Sooooo, if you value your ‘data’, whatever it may be, I’d recommend a local removable hard drive or thumb drive, updated regularly, and a copy of the same off site at another location.


The cloud… — 16 Comments

  1. Cloudflare doesn’t care about VPNs. They really just want to be sure that it’s a human not a bot pretending to be one. Having said that, I suspect that if the apparent end point looks like a known VPN one you’ll have to pass a “check all squares with X” test rather than the basic check box test because hackers tend to use VPNs.

    However they are almost certainly not selling that data because they don’t have a way to communicate it well. That’s why if you visit half a dozen cloudflare fronted sites in a row you are likely to asked to prove you aren’t human multiple times.

    BTW You can (and should) block any way you can along with, and the google equivalents ( and

  2. Indeed. Some of these things are, I’ll admit, convenient. Safe and reliable, though, not so much. Have a trove of photos? Not on the Cloud if you can help it. Documents? Writings? Nope. But it extends beyond that. At the last count, you can depend on… yourself (and if you are a Christian, God). So don’t outsource your security or your life.

  3. I’ve avoided the cloud. Your post reinforces my reason for being suspicious of the hype, and the knowledge people that manage such things can be incompetent and lazy.

  4. I never place critical data on any cloud. High-speed external USB drives are cheap.I have three that I rotate weekly. Thumb drives, if speed isn’t an issue, are cheaper.

  5. I have never trusted the cloud. That’s why it’s so annoying that everything wants you to “back up” to them.

  6. Regardless of where you put your data, what you must do is encrypt it.

  7. I keep book files backed up on a hard drive, on a jump drive, and in a paid-for cloud storage site. Nothing else goes onto the cloud. I also have back-up, on-computer programs to backstop Word (required for work).

    The G00g lost any shred of trust I had in it back in 2019 when they said, “Oh, yeah, if you use GClassroom? We own your content.” They’d already pulled a few fast ones with data storage, so it didn’t surprise me. Now I just assume they are out to get me.

  8. My OS is Microflacid, so I have One Drive. Whatev. I also have an external hard drive that I back up to.
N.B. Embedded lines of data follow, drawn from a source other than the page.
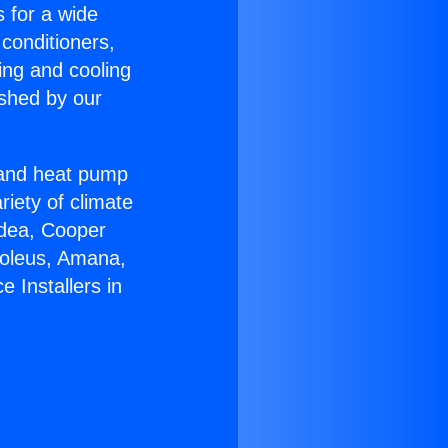
s for a wide
 conditioners,
ing and cooling
ished by our
r and heat pump
riety of climate
idea, Cooper
Soleus, Amana,
 Installers in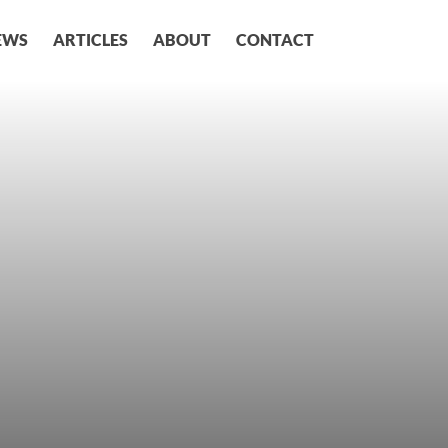
EWS
ARTICLES
ABOUT
CONTACT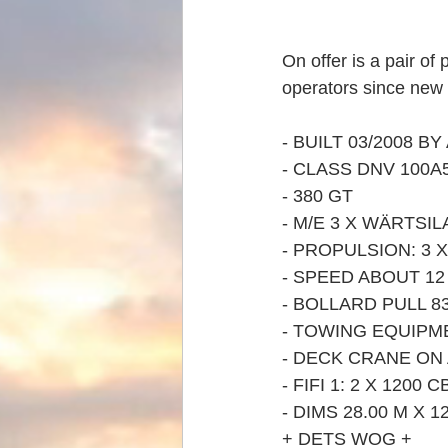
On offer is a pair o
operators since new 
- BUILT 03/2008 B
- CLASS DNV 100A5
- 380 GT
- M/E 3 X WÄRTSIL
- PROPULSION: 3
- SPEED ABOUT 1
- BOLLARD PULL 8
- TOWING EQUIPM
- DECK CRANE ON A
- FIFI 1: 2 X 1200
- DIMS 28.00 M X 12
+ DETS WOG +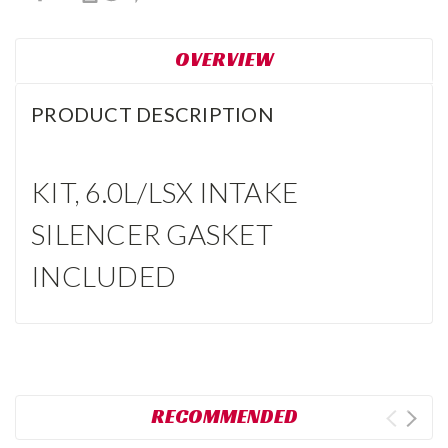
OVERVIEW
PRODUCT DESCRIPTION
KIT, 6.0L/LSX INTAKE
SILENCER GASKET
INCLUDED
RECOMMENDED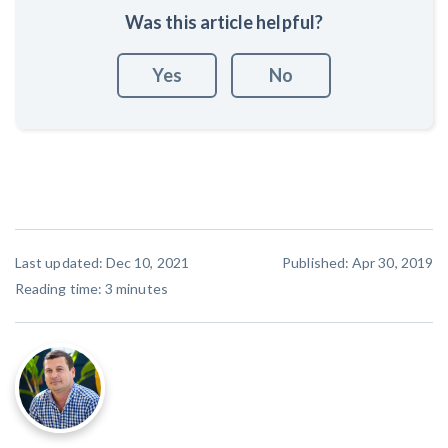
Was this article helpful?
Yes
No
Last updated: Dec 10, 2021
Published: Apr 30, 2019
Reading time:
3
minutes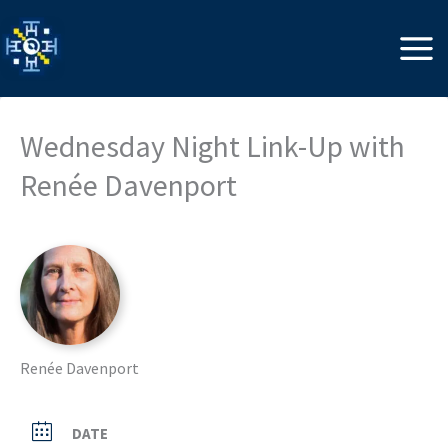
Skip
to
content
Wednesday Night Link-Up with
Renée Davenport
Renée Davenport
DATE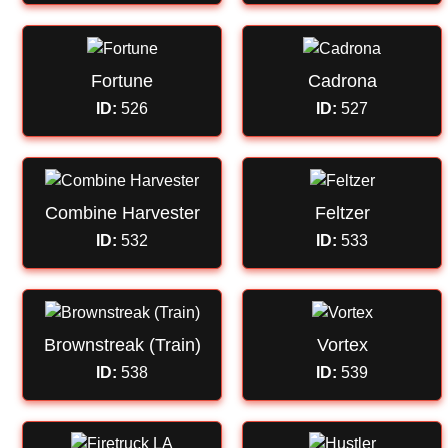
Fortune
Cadrona
ID:
526
ID:
527
Combine Harvester
Feltzer
ID:
532
ID:
533
Brownstreak (Train)
Vortex
ID:
538
ID:
539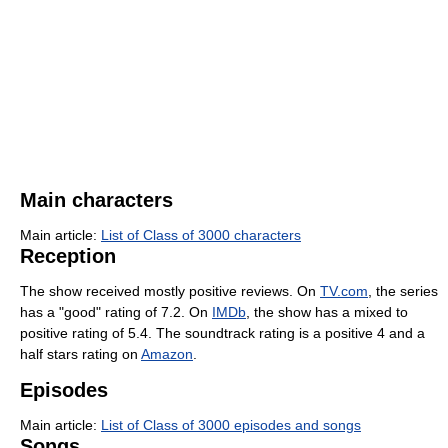
Main characters
Main article:
List of Class of 3000 characters
Reception
The show received mostly positive reviews. On
TV.com
, the series
has a "good" rating of 7.2. On
IMDb
, the show has a mixed to
positive rating of 5.4. The soundtrack rating is a positive 4 and a
half stars rating on
Amazon
.
Episodes
Main article:
List of Class of 3000 episodes and songs
Songs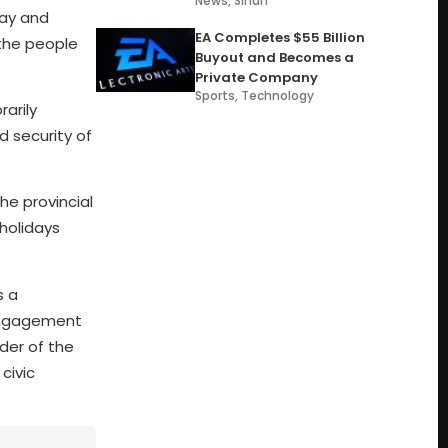
News
,
Sindh
Day and
EA Completes $55 Billion
 the people
Buyout and Becomes a
Private Company
Sports
,
Technology
rarily
d security of
he provincial
 holidays
s a
 engagement
der of the
civic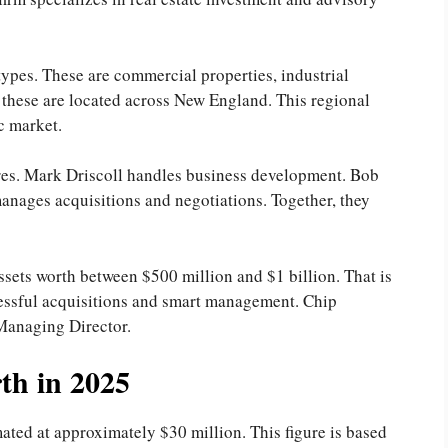
ypes. These are commercial properties, industrial
f these are located across New England. This regional
ic market.
ures. Mark Driscoll handles business development. Bob
anages acquisitions and negotiations. Together, they
ssets worth between $500 million and $1 billion. That is
uccessful acquisitions and smart management. Chip
 Managing Director.
th in 2025
ated at approximately $30 million. This figure is based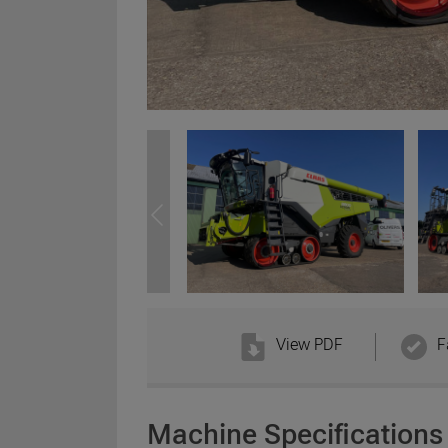
View PDF
F
Machine Specifications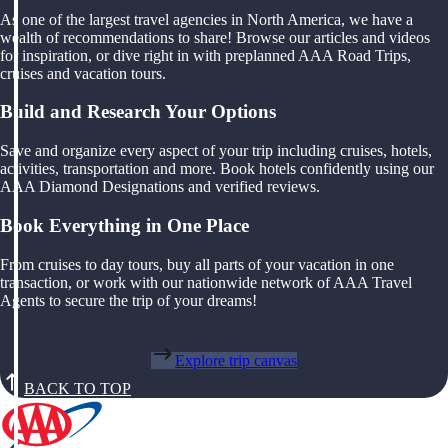
As one of the largest travel agencies in North America, we have a
wealth of recommendations to share! Browse our articles and videos
for inspiration, or dive right in with preplanned AAA Road Trips,
cruises and vacation tours.
Build and Research Your Options
Save and organize every aspect of your trip including cruises, hotels,
activities, transportation and more. Book hotels confidently using our
AAA Diamond Designations and verified reviews.
Book Everything in One Place
From cruises to day tours, buy all parts of your vacation in one
transaction, or work with our nationwide network of AAA Travel
Agents to secure the trip of your dreams!
Explore trip canvas
BACK TO TOP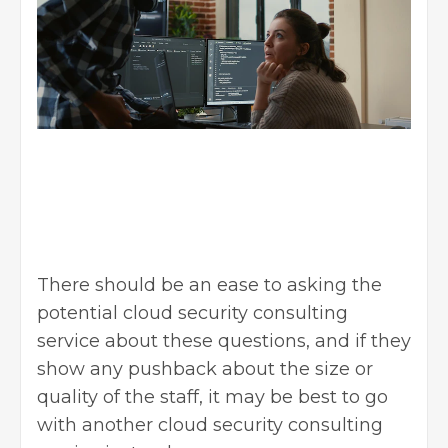
There should be an ease to asking the
potential cloud security consulting
service about these questions, and if they
show any pushback about the size or
quality of the staff, it may be best to go
with another cloud security consulting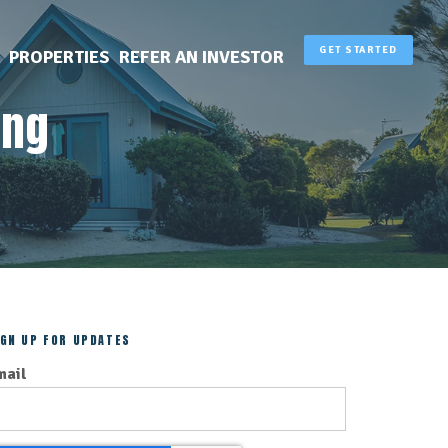
GET STARTED
PROPERTIES
REFER AN INVESTOR
ing
IGN UP FOR UPDATES
mail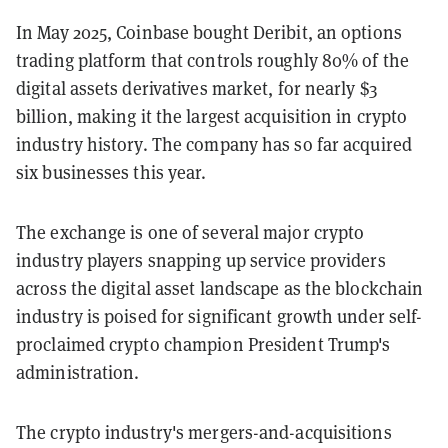
In May 2025, Coinbase bought Deribit, an options
trading platform that controls roughly 80% of the
digital assets derivatives market, for nearly $3
billion, making it the largest acquisition in crypto
industry history. The company has so far acquired
six businesses this year.
The exchange is one of several major crypto
industry players snapping up service providers
across the digital asset landscape as the blockchain
industry is poised for significant growth under self-
proclaimed crypto champion President Trump's
administration.
The crypto industry's mergers-and-acquisitions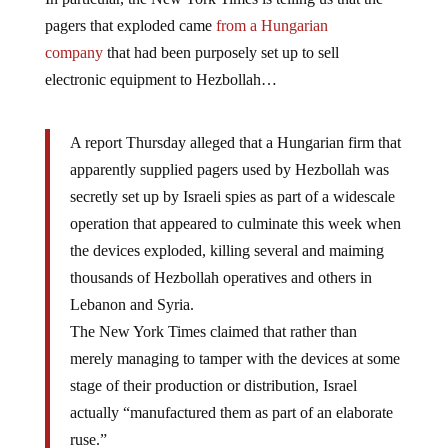
pagers that exploded came
from a Hungarian
company
that had been purposely set up to sell
electronic equipment to Hezbollah…
A report Thursday alleged that a Hungarian firm that
apparently supplied pagers used by Hezbollah was
secretly set up by Israeli spies as part of a widescale
operation that appeared to culminate this week when
the devices exploded, killing several and maiming
thousands of Hezbollah operatives and others in
Lebanon and Syria.
The New York Times claimed that rather than
merely managing to tamper with the devices at some
stage of their production or distribution, Israel
actually “manufactured them as part of an elaborate
ruse.”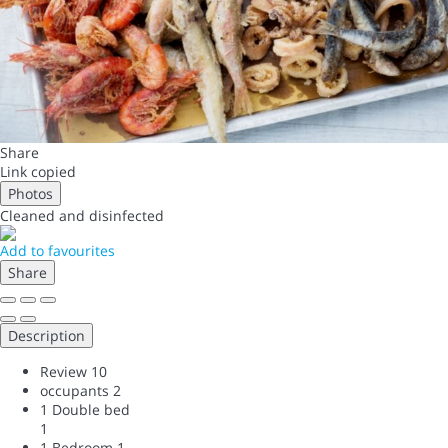
Share
Link copied
Photos
Cleaned
and disinfected
Add to favourites
Share
Description
Review
10
occupants
2
1 Double bed
1
1 Bedroom
1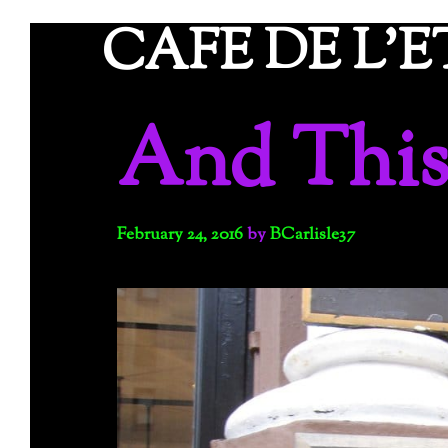
Skip
CAFE DE L'
to
content
And Thi
February 24, 2016
by
BCarlisle37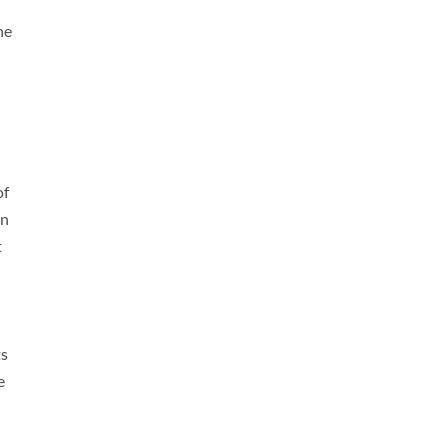
he
of
in
t
ts
e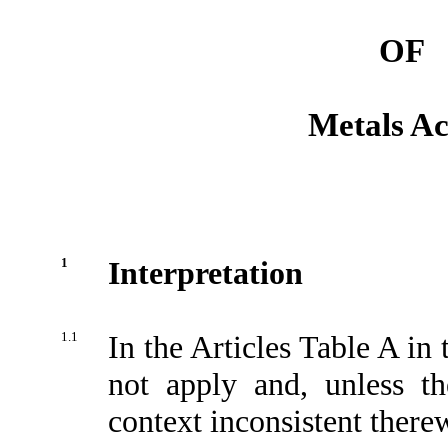
OF
Metals Ac
1
Interpretation
1.1
In the Articles Table A in 
not apply and, unless th
context inconsistent there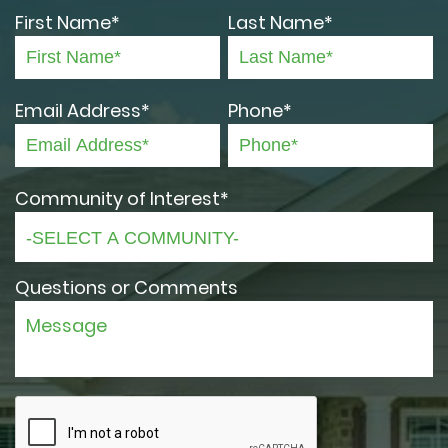
First Name*
Last Name*
Email Address*
Phone*
Community of Interest*
Questions or Comments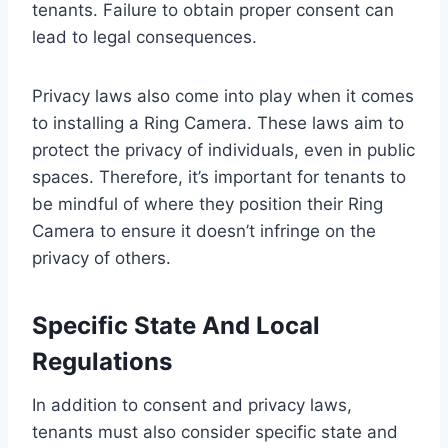
tenants. Failure to obtain proper consent can
lead to legal consequences.
Privacy laws also come into play when it comes
to installing a Ring Camera. These laws aim to
protect the privacy of individuals, even in public
spaces. Therefore, it’s important for tenants to
be mindful of where they position their Ring
Camera to ensure it doesn’t infringe on the
privacy of others.
Specific State And Local
Regulations
In addition to consent and privacy laws,
tenants must also consider specific state and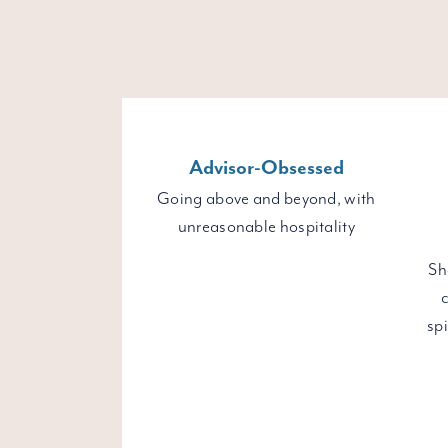
Advisor-Obsessed
Going above and beyond, with
unreasonable hospitality
Sh
c
sp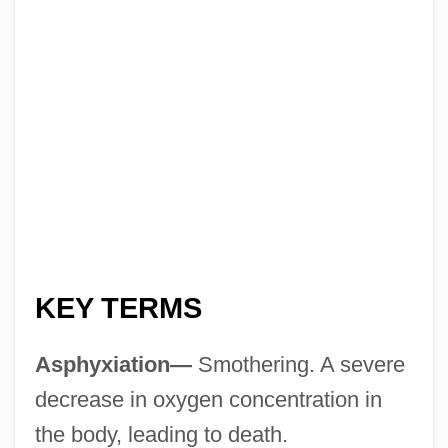
KEY TERMS
Asphyxiation—
Smothering. A severe
decrease in oxygen concentration in
the body, leading to death.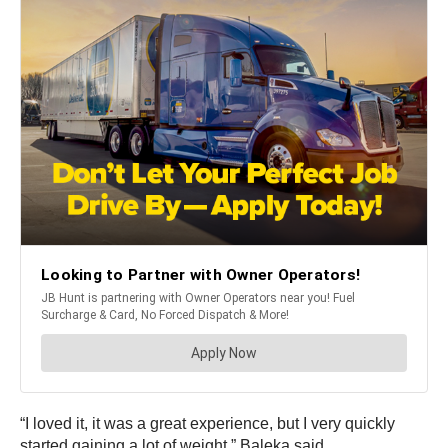
“I loved it, it was a great experience, but I very quickly
started gaining a lot of weight,” Baleka said.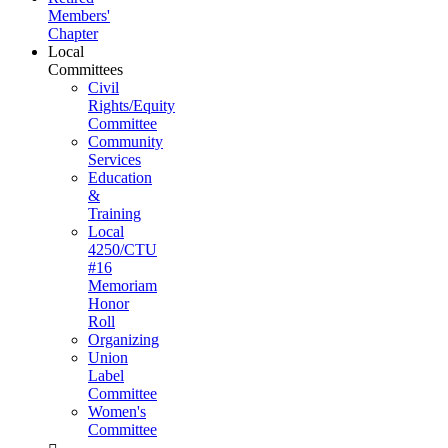
Members'
Chapter
Local
Committees
Civil
Rights/Equity
Committee
Community
Services
Education
&
Training
Local
4250/CTU
#16
Memoriam
Honor
Roll
Organizing
Union
Label
Committee
Women's
Committee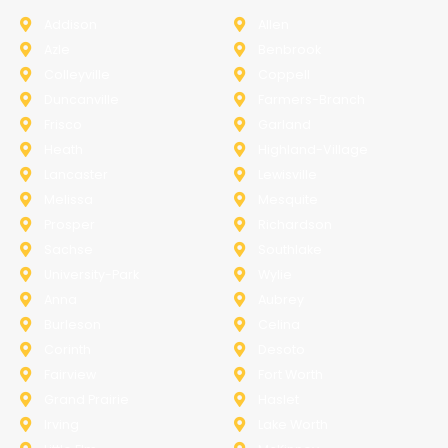
Addison
Allen
Azle
Benbrook
Colleyville
Coppell
Duncanville
Farmers-Branch
Frisco
Garland
Heath
Highland-Village
Lancaster
Lewisville
Melissa
Mesquite
Prosper
Richardson
Sachse
Southlake
University-Park
Wylie
Anna
Aubrey
Burleson
Celina
Corinth
Desoto
Fairview
Fort Worth
Grand Prairie
Haslet
Irving
Lake Worth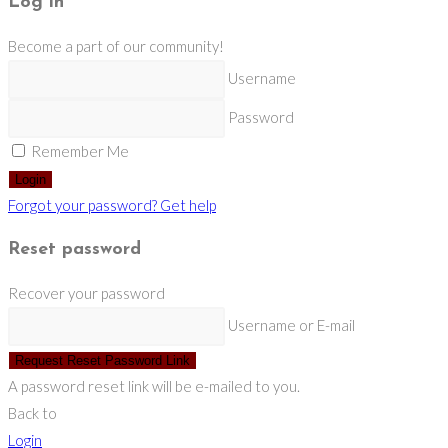
Log in
Become a part of our community!
Username
Password
Remember Me
Login
Forgot your password? Get help
Reset password
Recover your password
Username or E-mail
Request Reset Password Link
A password reset link will be e-mailed to you.
Back to
Login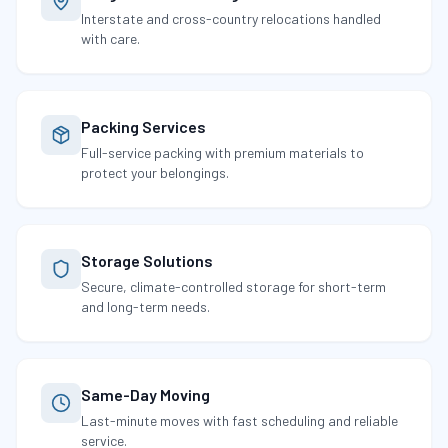
Interstate and cross-country relocations handled
with care.
Packing Services
Full-service packing with premium materials to
protect your belongings.
Storage Solutions
Secure, climate-controlled storage for short-term
and long-term needs.
Same-Day Moving
Last-minute moves with fast scheduling and reliable
service.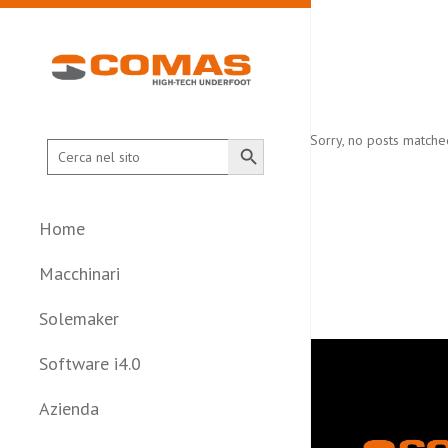
Search Button
Sorry, no posts matched
Search
for:
Home
Macchinari
Solemaker
Software i4.0
Azienda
My other file backup I can read with a candle.

  9. Most pirates and DDOSers wouldn’t exist without Cloudflare.

    They’re evil. The people that use them are morons. I’d compare it to paying the mob protection money.

  10. FrancisT: Good tip, thank you. I’d been considering that, the next time I see that pop up in NoScript, I’m going to move it to specifically “Untrusted”.

    John: I’m getting a “Arms dealer selling to all sides in the conflict” vibe from Cloudflare.


    Click through the pages (yin-yang symbol is “Next page”). It’s short, it’s entertaining, and it’s oh so true. I laughed at page 5, “Testing”. Nope. Not spoiling it for you.

  11. With regard to ISPs blocking VPNs: I run Nord VPN and it has a setting that supposedly disguises VPN traffic. Also has a killswitch that kills the connection if there is a momentary interruption.

    As regards Cloudflare, if I have a connection problem I notify the site that their software choice is causing me to buy xxx elsewhere. And I don’t buy from them.

  12. My most reliable and secure backup is hard copy, stored in my safe. If you really want it to be safe, hard copy is the safest.

  13. “In reality, the ‘cloud’ is nothing more than somebody else’s computers somewhere, and you have no idea where…or who has access to it.”

    You know the .gov has access. Anything you store on the cloud you give up 4th amendment protections for.

  14. The Google follies continue:

    The Register: Google Cloud shows it can break things for lots of customers – not just one at a time. Deleted about 40 networks that services needed, causing late Friday fun.